California Community Colleges Chancellor Eloy Ortiz Oakley, in a phone call with reporters, praised the “significant investment in the millions of stranded workers who need better skills and a college credential to gain a better foothold in this economy.”
If approved by the Legislature in June, the plan will make $100 million available over seven years for California’s community college system to launch the online school, as well as another $20 million annually to run it. But officials are working on an aggressive time line to enroll students in the first classes by fall 2019.
Other details are scant so far, but early offerings may focus on advanced manufacturing, health care services and childhood development. Oakley pitched the online community college as a cheaper alternative to the “many for-profits that have their sights set on these learners,” which have faced extensive criticism for saddling students with massive debt and few job prospects. Several prominent for-profit chains have shuttered in recent years amid government scrutiny.

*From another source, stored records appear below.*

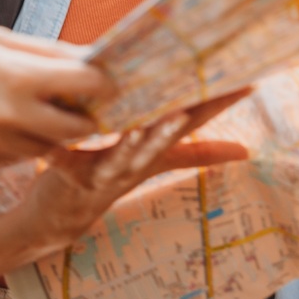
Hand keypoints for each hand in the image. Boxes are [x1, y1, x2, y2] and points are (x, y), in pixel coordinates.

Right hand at [0, 24, 111, 166]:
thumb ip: (43, 52)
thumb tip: (87, 57)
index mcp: (16, 77)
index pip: (88, 88)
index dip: (105, 84)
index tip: (109, 78)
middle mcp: (9, 117)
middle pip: (78, 129)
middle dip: (87, 115)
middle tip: (84, 99)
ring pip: (50, 147)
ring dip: (56, 130)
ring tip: (42, 105)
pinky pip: (18, 155)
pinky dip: (24, 140)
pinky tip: (7, 118)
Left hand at [5, 91, 252, 263]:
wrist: (60, 217)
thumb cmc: (109, 175)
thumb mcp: (152, 160)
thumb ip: (194, 152)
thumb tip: (241, 149)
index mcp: (156, 149)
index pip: (194, 123)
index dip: (219, 105)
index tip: (247, 81)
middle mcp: (137, 162)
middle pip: (166, 142)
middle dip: (180, 125)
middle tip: (194, 106)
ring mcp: (107, 173)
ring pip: (125, 157)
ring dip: (135, 144)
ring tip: (142, 128)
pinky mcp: (73, 178)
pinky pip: (66, 164)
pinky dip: (59, 155)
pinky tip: (51, 148)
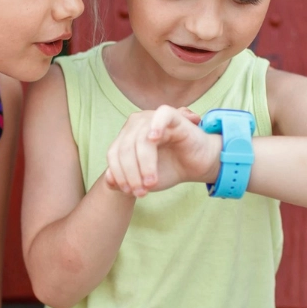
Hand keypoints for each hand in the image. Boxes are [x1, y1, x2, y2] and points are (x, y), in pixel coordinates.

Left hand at [103, 105, 220, 195]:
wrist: (197, 166)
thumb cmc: (169, 169)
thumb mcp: (143, 180)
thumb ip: (123, 181)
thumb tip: (109, 180)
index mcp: (126, 137)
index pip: (113, 153)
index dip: (119, 174)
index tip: (129, 192)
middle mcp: (137, 124)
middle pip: (125, 148)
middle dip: (131, 173)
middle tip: (141, 192)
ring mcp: (153, 118)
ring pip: (140, 139)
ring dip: (144, 164)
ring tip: (151, 182)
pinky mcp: (174, 116)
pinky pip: (162, 115)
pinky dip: (156, 125)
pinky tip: (154, 139)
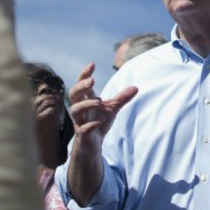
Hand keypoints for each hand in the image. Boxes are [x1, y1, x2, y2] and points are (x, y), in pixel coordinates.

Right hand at [66, 63, 136, 205]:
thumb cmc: (99, 122)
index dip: (84, 74)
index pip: (81, 84)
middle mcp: (80, 109)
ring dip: (86, 104)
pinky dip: (90, 124)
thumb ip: (122, 98)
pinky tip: (100, 121)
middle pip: (73, 94)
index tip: (92, 65)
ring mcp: (80, 122)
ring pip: (75, 110)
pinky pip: (82, 129)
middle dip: (81, 86)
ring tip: (100, 100)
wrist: (93, 144)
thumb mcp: (112, 108)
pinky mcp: (82, 135)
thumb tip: (136, 87)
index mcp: (86, 100)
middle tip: (92, 81)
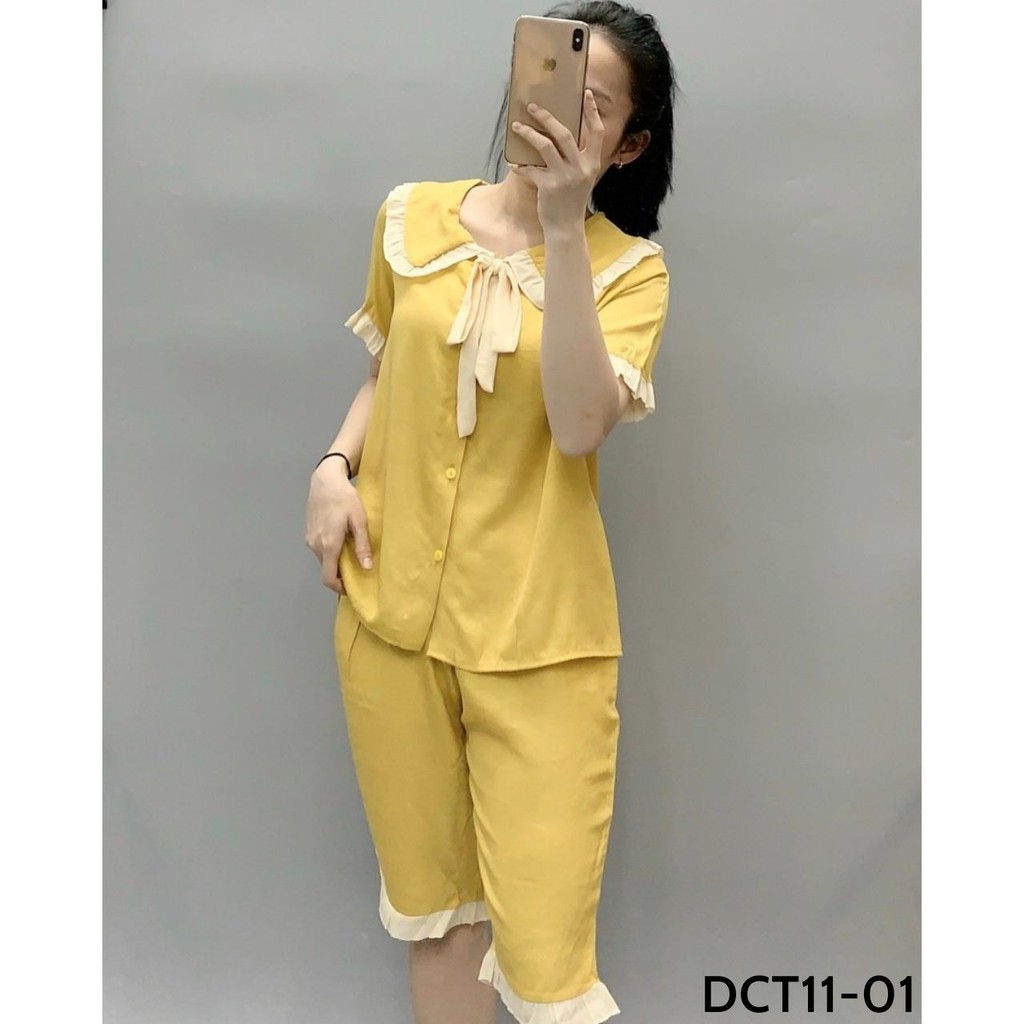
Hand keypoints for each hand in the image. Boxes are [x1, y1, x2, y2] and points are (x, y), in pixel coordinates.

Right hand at [304, 462, 372, 594]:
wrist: (325, 480)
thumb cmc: (345, 498)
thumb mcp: (359, 521)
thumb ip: (362, 545)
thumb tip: (367, 567)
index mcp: (328, 545)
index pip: (328, 577)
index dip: (338, 588)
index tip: (351, 589)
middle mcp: (315, 545)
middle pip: (325, 569)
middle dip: (339, 574)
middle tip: (356, 571)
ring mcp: (309, 538)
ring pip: (322, 559)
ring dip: (334, 562)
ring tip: (351, 554)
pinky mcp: (308, 532)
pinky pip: (318, 549)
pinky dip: (329, 552)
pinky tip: (341, 542)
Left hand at [508, 89, 605, 230]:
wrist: (566, 228)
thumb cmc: (571, 201)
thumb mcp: (582, 178)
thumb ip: (577, 159)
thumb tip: (558, 136)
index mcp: (592, 164)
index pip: (597, 132)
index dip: (592, 111)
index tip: (586, 94)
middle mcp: (581, 168)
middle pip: (564, 133)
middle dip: (546, 117)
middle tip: (533, 107)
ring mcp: (565, 177)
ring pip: (545, 145)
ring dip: (528, 133)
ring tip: (516, 126)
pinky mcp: (548, 186)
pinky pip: (530, 169)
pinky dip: (520, 165)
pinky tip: (514, 163)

Oakley said the community colleges have “learned a lot about how to best deliver online education” since launching their own online courses five years ago. A third of students in the system now take at least one class online, he said, and the success rate gap has nearly closed, with more than 60 percent of students passing their online course, compared to about 70 percent of students with in-person instruction.

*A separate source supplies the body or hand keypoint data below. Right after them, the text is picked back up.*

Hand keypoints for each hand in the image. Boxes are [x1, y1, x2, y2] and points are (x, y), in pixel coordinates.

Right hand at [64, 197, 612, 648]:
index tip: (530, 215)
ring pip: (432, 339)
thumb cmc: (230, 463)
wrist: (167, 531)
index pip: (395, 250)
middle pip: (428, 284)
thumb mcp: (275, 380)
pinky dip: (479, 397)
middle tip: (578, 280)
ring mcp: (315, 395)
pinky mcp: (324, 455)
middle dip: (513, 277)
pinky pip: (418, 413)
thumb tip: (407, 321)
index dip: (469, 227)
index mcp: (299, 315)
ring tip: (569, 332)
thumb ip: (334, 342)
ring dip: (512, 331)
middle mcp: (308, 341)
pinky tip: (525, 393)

The online college will target working adults without a higher education degree, offering short courses and certificate programs based on skills that employers are looking for and students need for career advancement. In his budget press conference Wednesday, Brown called it an “opportunity to improve their lives.”

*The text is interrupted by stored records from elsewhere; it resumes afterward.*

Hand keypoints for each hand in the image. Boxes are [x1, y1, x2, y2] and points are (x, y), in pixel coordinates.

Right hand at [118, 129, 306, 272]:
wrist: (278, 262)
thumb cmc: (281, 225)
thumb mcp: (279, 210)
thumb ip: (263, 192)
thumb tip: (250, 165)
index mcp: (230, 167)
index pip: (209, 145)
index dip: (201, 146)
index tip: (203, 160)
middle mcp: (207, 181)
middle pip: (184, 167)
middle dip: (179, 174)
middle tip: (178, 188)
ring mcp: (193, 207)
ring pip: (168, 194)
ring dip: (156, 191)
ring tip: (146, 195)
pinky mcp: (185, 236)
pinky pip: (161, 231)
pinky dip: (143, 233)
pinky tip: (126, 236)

Brown has been a major proponent of online higher education during his return to the governorship, pushing the University of California and California State University to develop more courses. But his most high-profile initiative, a 2013 pilot at San Jose State University, was scrapped after pass rates lagged far behind students taking traditional classes.
He pointed to U.S. Census estimates that California has 2.5 million adults between the ages of 25 and 34 with a high school diploma but no college degree. Those workers are particularly vulnerable during an economic recession, Oakley said, but may not have the flexibility to attend a traditional community college. The online option will give them a way to expand their wage-earning potential on their own time, he added, as they continue to work.
California will launch a new community college completely online next year, under a $100 million initiative included in Gov. Jerry Brown’s latest budget proposal.